(Saved data entries)
--------------------------------------------------

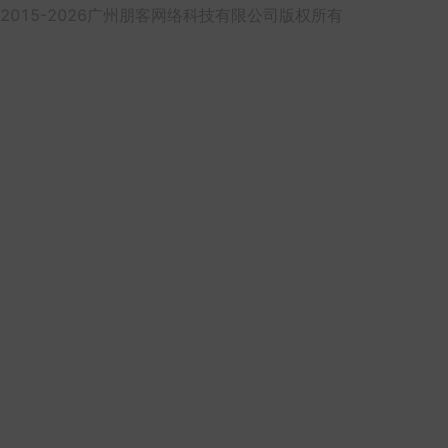
2015-2026广州朋客网络科技有限公司版权所有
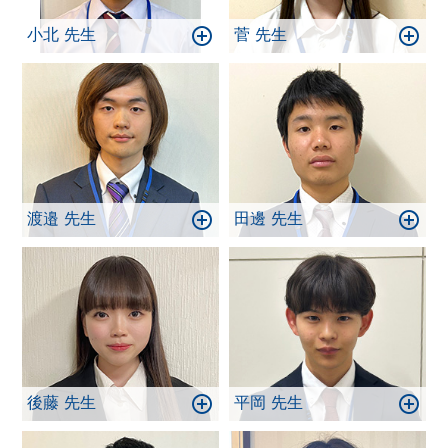
小北 先生
菅 先生
渡邉 先生
田邊 先生
後藤 先生
平岡 先生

--------------------------------------------------

Job item: Set down every line of text in the material above word for word, and leave the pictures out of your answer.

Task output:
2015-2026广州朋客网络科技有限公司版权所有
小北 先生
菅 先生
渡邉 先生
田邊 先生
後藤 先生
平岡 先生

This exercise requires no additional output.